Marc Stevens gave an example of two alphanumeric strings that differ in only one byte that have the same MD5 hash value. It may seem like beating a dead horse to demonstrate weaknesses in MD5, but it’s instructive to study the flaws of broken methods. And despite the fact that MD5 has been broken for years, lawyers still use it.
The example claims that
TEXTCOLLBYfGiJUETHQ4hAcKSMd5zYpgqf1YRDhkmxHkhPWptrkoyz28wnI9V0aHeAuaKnak
and
TEXTCOLLBYfGiJUETHQ4hEcKSMd5zYpgqf1YRDhkmxHkhPWptrkoyz28wnI9V0aHeAuaKnak
have the same hash value.
This raises several questions.
Are these two strings really different, and if so, how do they differ? If you stare at the strings long enough you can see that they do indeed differ by one character.
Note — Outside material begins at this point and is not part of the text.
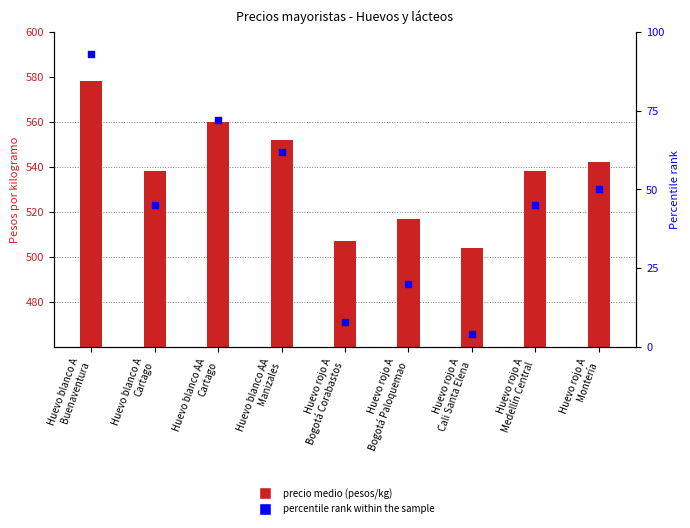

Which series reaches the minimum Y coordinate?

percentile rank within the sample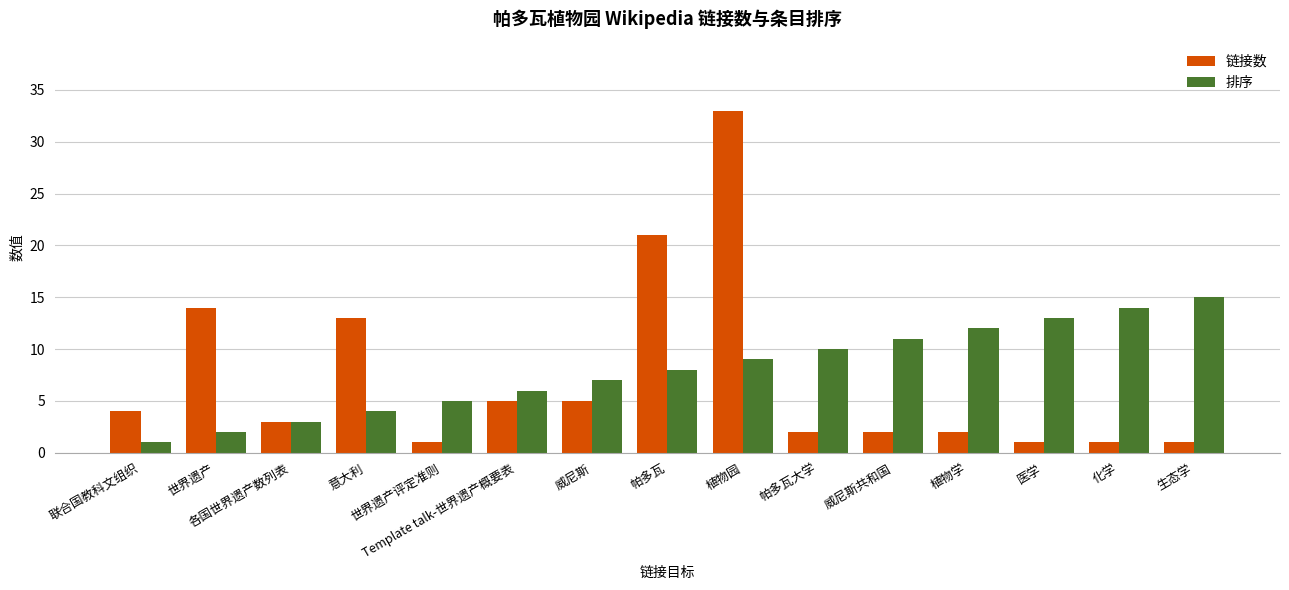

What is the average value of the 排序 series?

8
But how could you compare long strings like this in a more automated way?
How could you compute the MD5 hash values of the strings to verify that they are the same?
The following Python code addresses the questions above.
from hashlib import md5
from difflib import ndiff
def showdiff(a, b):
for i,s in enumerate(ndiff(a, b)):
if s[0]==' ': continue
elif s[0]=='-':
print(u'Delete "{}" from position {}'.format(s[-1],i))
elif s[0]=='+':
print(u'Add "{}" to position {}'.format(s[-1],i))
a = "TEXTCOLLBYfGiJUETHQ4hAcKSMd5zYpgqf1YRDhkmxHkhPWptrkoyz28wnI9V0aHeAuaKnak"
b = "TEXTCOLLBYfGiJUETHQ4hEcKSMd5zYpgqf1YRDhkmxHkhPWptrkoyz28wnI9V0aHeAuaKnak"
showdiff(a, b)
ahash = md5(a.encode('utf-8')).hexdigest()
bhash = md5(b.encode('utf-8')).hexdigest()
assert(ahash == bhash)
The basis of the showdiff function was from an answer to a question on Stack Overflow.
The output of the call to showdiff is as follows.
Delete "A" from position 21 Add "E" to position 22
This means we can form string b from a by changing the ‘A’ in position 21 to an ‘E’. There was only one difference between the two strings in this example, but showdiff could be useful for understanding more complex differences.
The assert statement passes because both strings hash to faad49866e9498fc1719f5289e7a0269.
> differ by only one byte
Examining the binary values of the letter ‘A’ and the letter ‘E’, the difference is actually 1 bit.
difflib is one of the hidden jewels of the Python standard library. I use it to implement “Perhaps you meant ____?” feedback in a few places in my API.
Eg, if someone specifies “hamming”, I want the ValueError to hint “Perhaps you meant Hamming?”. If difflib doesn’t find a match to the main parameter list, I difflib a set of alternatives, so entering “manhattan” or “taxicab” will also suggest “Perhaps you meant Hamming?”.